Comments under the post translated by Tina Qian
Comments under the post translated by Tina Qian

The Blogger offers her upfront suggestions: “You can buy her some equipment that white girls would be jealous of – LoveShackFancy clothes, Lululemon’s sportswear, Dior’s cosmetics, Goyard tote bags, Van Cleef & Arpels necklace, Golden Goose’s sneakers, LV’s wallet, and Chanel’s accessories – at least by doing so white girls won’t dare to bully her.” 

This comment hurts. This echoes the Xiaohongshu post mentioned above, which discoursed on U.S. private school girl culture. Everything seemingly points to an observable truth that sometimes one has to learn others’ physical and cultural language to defend oneself. 

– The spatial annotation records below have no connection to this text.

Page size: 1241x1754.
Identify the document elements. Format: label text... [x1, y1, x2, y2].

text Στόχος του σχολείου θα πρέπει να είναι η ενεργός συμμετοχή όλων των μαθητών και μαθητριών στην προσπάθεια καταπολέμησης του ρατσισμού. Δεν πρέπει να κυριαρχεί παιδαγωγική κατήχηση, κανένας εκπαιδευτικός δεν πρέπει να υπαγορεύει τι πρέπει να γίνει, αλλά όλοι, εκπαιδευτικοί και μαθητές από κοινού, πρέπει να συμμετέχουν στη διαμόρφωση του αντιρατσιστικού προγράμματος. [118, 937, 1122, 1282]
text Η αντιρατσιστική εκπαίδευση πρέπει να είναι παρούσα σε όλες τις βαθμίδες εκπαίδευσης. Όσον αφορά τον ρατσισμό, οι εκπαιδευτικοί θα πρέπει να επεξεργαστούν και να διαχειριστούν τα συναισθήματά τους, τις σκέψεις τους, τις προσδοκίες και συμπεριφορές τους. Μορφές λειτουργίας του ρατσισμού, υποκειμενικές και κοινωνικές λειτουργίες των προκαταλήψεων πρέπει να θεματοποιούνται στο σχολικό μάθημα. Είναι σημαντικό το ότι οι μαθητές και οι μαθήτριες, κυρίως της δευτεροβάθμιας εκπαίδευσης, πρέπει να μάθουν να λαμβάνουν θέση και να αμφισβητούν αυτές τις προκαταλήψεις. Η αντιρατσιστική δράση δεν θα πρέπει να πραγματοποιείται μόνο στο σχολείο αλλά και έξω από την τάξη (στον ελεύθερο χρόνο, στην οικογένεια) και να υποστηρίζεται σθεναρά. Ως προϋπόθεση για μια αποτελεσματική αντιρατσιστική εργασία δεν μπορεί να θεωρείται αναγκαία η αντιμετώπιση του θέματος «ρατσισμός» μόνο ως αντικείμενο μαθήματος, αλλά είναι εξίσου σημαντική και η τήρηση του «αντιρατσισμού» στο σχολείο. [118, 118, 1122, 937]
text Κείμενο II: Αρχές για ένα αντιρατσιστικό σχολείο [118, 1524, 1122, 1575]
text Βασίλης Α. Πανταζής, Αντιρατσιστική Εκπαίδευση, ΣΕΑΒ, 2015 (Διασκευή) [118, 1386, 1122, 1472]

But brands do not matter. What matters is the act of hyperconsumerism and how this act, when enacted by the marginalized, reverses the power dynamics against those who hold power in certain environments. Such an act reveals those social relations that are not widely perceived among individuals. 

One’s exhibition of hyperconsumerism doesn’t constitute a symbolic shelter but rather a sheer accumulation of capital — thus one becomes the image itself, almost treacherously, intriguing and trapping the mass in material consumption. 

Stanley Cups are now under the spotlight of hyperconsumerism, and what’s next? All fashion is old fashion; all fashion is new fashion. All fashion is the climax of an ongoing plot, and we look back, blinded by the matrix of repetitions. So we beat on, boats against the current, borne back ceaselessly into the past.